The Supreme Court of the United States has allowed federal agencies to interpret ambiguities in their implementing statutes and directed courts to defer to agency expertise when deciding cases. (Who, after all, knows a statute better than the agency from which it sprang?) This doctrine, known as “Chevron deference” after the1984 case, Chevron U.S.A. Inc. v. Natural Resources Defense Council, Inc., only requires that an agency’s interpretation be a “permissible” reading of the statute—a very low hurdle for an agency to clear. But lower courts have sharply disagreed over whether, and to what extent, a federal court should defer to a federal agency when interpreting a statute that defines the limits of the agency’s own jurisdiction.
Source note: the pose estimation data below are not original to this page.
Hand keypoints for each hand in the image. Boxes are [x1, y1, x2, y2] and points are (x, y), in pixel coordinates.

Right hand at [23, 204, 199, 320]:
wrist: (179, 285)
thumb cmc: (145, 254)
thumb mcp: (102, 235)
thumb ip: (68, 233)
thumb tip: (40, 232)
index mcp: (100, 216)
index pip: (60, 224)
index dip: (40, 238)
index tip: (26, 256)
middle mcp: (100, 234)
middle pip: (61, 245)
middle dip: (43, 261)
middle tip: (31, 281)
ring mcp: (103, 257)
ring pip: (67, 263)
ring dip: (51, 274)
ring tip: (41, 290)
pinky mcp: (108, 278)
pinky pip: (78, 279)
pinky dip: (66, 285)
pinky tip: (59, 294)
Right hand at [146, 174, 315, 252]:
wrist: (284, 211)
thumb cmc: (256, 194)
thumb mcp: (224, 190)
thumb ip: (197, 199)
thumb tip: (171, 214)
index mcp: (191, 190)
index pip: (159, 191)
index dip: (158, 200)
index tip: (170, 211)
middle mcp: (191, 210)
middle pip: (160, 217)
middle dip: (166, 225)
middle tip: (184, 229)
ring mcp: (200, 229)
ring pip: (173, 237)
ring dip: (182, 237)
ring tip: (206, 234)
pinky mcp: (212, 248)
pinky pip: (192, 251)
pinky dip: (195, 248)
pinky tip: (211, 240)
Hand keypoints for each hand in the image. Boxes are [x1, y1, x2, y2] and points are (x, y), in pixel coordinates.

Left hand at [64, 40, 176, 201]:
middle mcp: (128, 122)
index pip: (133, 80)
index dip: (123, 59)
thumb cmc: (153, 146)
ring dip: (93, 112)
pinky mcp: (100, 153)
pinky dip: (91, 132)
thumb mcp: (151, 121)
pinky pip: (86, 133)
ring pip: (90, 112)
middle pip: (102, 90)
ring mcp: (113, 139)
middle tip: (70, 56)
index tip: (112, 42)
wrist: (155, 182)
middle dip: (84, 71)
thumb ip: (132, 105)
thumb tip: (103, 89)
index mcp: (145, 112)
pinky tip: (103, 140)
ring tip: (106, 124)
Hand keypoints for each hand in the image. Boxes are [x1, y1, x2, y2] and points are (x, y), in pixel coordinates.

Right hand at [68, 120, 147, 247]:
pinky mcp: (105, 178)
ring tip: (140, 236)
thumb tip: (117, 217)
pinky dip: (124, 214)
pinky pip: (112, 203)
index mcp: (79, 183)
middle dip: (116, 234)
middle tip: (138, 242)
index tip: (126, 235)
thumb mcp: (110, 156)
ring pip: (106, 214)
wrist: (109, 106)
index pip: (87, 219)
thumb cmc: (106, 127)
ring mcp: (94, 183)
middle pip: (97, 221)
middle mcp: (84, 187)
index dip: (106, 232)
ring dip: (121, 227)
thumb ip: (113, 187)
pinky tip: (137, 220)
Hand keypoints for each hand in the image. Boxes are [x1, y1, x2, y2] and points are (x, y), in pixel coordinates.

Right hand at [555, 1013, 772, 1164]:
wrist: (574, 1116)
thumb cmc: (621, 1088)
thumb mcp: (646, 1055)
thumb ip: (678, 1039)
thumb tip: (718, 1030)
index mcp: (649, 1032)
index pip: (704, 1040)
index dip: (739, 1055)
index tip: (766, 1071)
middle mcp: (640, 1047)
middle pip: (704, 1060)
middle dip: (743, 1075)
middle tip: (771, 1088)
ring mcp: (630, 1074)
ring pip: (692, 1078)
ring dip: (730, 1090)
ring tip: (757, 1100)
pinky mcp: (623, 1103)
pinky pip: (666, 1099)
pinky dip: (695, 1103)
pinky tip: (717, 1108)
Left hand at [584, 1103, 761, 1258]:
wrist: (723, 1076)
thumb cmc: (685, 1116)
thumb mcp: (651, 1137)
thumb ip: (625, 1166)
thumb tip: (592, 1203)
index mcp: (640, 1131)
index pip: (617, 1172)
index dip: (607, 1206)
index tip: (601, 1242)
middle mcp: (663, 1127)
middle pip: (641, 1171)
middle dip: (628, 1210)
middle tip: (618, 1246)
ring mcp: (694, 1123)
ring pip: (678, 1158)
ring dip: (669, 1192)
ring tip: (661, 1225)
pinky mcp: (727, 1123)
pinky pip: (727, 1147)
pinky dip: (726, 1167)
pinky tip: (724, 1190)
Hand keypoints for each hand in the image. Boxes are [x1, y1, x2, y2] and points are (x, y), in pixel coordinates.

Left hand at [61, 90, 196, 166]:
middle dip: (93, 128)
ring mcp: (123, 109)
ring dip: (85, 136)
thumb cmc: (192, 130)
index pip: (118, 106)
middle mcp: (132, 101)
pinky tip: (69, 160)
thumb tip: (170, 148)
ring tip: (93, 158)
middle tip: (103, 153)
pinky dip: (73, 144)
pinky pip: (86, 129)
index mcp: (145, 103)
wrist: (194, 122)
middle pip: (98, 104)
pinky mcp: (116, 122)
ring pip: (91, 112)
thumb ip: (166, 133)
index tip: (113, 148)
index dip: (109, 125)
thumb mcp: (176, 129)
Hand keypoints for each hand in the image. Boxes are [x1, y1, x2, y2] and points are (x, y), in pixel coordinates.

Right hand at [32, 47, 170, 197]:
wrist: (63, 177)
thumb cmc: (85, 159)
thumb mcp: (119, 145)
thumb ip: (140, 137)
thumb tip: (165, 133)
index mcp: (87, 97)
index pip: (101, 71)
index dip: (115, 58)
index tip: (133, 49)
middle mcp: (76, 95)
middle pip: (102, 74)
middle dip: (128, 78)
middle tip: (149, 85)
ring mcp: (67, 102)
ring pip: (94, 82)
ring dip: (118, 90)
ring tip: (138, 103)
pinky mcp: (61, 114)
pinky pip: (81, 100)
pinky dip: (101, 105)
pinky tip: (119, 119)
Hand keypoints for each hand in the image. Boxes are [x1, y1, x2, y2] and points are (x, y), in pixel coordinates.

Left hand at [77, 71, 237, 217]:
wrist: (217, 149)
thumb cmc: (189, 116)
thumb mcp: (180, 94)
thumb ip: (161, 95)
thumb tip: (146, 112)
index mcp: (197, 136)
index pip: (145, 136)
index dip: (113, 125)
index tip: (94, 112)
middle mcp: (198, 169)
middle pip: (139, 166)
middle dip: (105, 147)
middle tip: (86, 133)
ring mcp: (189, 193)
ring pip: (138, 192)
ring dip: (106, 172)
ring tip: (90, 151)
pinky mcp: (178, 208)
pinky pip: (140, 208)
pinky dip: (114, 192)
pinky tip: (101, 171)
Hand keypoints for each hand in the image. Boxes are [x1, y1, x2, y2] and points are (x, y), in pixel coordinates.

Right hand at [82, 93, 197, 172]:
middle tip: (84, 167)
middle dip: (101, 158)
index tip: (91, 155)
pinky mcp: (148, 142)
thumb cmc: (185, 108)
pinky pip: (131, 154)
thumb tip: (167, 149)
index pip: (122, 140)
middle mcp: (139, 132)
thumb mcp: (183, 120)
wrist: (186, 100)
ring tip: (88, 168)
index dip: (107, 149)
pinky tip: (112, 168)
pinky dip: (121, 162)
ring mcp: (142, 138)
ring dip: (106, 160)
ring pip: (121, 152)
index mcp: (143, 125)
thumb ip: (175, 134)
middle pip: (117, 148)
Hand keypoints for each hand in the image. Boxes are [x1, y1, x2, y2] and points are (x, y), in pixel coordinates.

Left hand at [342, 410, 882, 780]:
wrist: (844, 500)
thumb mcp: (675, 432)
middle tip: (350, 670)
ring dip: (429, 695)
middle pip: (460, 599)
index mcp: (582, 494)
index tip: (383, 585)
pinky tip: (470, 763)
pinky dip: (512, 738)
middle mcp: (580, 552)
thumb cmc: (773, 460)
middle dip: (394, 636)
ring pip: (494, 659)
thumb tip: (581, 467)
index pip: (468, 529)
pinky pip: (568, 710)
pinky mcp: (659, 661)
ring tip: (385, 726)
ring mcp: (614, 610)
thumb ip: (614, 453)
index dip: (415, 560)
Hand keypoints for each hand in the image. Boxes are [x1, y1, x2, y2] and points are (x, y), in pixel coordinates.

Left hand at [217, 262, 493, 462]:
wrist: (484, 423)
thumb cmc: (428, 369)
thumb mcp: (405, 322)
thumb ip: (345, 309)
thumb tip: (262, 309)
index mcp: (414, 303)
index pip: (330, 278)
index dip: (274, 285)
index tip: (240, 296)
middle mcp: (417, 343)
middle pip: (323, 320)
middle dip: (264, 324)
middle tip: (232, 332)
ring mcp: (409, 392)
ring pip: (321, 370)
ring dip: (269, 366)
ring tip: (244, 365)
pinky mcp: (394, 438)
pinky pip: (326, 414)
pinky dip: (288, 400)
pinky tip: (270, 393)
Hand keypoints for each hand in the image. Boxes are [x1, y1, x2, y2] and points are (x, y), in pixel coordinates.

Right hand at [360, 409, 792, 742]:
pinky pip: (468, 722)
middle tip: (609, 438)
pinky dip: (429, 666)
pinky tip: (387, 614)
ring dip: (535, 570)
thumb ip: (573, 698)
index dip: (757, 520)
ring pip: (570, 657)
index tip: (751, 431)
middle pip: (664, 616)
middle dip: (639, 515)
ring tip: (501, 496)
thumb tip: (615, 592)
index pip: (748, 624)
City of Arlington v. FCC involves regulation of wireless towers and antennas. These towers and antennas must be approved by local zoning authorities, but the Telecommunications Act of 1996 placed some hazy parameters on when local authority ends and federal authority begins. The statute requires state and local authorities to act on wireless siting applications “within a reasonable period of time after the request is duly filed.”  Frustrated by permitting delays in some areas, CTIA, the wireless communication industry’s trade association, filed a petition with the Federal Communications Commission (FCC) in July of 2008 to clarify the statutory meaning of “within a reasonable period of time.” In November of 2009, the FCC issued a ruling declaring that “within a reasonable period of time” meant 90 days for collocation applications and 150 days for all others.

State and local governments protested the ruling, complaining that a federal agency should not be allowed to interpret a federal law that sets the boundaries of the agency’s own jurisdiction. Two cities in Texas—Arlington and San Antonio—petitioned the Fifth Circuit Court of Appeals to set aside the FCC’s ruling. Applying Chevron deference to the FCC’s interpretation, the Fifth Circuit upheld the ruling, finding that the agency’s interpretation was a permissible construction of the statute.

In a 6-3 decision handed down on May 20, 2013, the Supreme Court affirmed the Fifth Circuit’s ruling. Justice Scalia wrote the majority opinion, joined by Justices Thomas, Ginsburg, Sotomayor, and Kagan, with Justice Breyer concurring in the judgment in a separate opinion. Chief Justice Roberts and Justices Kennedy and Alito dissented.

The majority opinion rejected the argument against deference as a “mirage,” calling it a not-so-disguised attack on Chevron itself. Justice Scalia explained that determining whether an agency interpretation is “jurisdictional” or“non-jurisdictional” is not a cut-and-dried exercise easily accomplished by separating “big, important ones [rulings]” from “humdrum, run-of-the-mill stuff.” Judges, he wrote, should not waste their time on “mental acrobatics” when Chevron already provides a clear two-step process:

  • Determine whether the statute at issue is ambiguous. If it is not, then Congress has clearly spoken on the subject, and the agency has no power to interpret an unambiguous statute. But if the statute is ambiguous, proceed to step two.
  • Ascertain whether the agency’s interpretation is a permissible (read: conceivable) one.

As to the concern over the “fox guarding the henhouse”—i.e., an agency interpreting the scope of its statutory jurisdiction in a manner most favorable to the agency’s priorities—the majority deferred to Congress to expressly define the henhouse: “Where Congress has established a clear line, the agency cannot go beyond it,” wrote Justice Scalia. “[W]here Congress has established an ambiguous line, the agency can go no further than the ambiguity will fairly allow.”

Chief Justice Roberts’ dissent was a “fundamental” disagreement with the majority. Roberts expressed concern over the ever-growing nature of the federal bureaucracy, calling it the “headless fourth branch of government” that “wields vast power and touches almost every aspect of daily life.” Roberts complained that administrative agencies can use Chevron as a “powerful weapon” and expand their own reach, unchecked from any other branch of government. Although he stopped short of calling the results “tyranny,” Roberts nevertheless cautioned that giving an administrative agency the power to interpret its own jurisdiction is potentially dangerous. Practically speaking, agencies will always view their jurisdiction as expansively as possible. Defining that jurisdiction should always be a court’s job, according to Roberts: “In other words, we do not defer to an agency’s interpretation of an ambiguous provision unless Congress wants us to, and whether Congress wants us to is a question that courts, not agencies, must decide.”

City of Arlington v. FCC leaves parties that are dissatisfied with an agency’s interpretation of its own jurisdiction with a pair of options, both with low success rates: make a long-shot argument in litigation that an agency’s interpretation of its statute is completely unreasonable and impermissible, or lobby a frequently-deadlocked Congress to expressly define and limit the agency’s jurisdiction.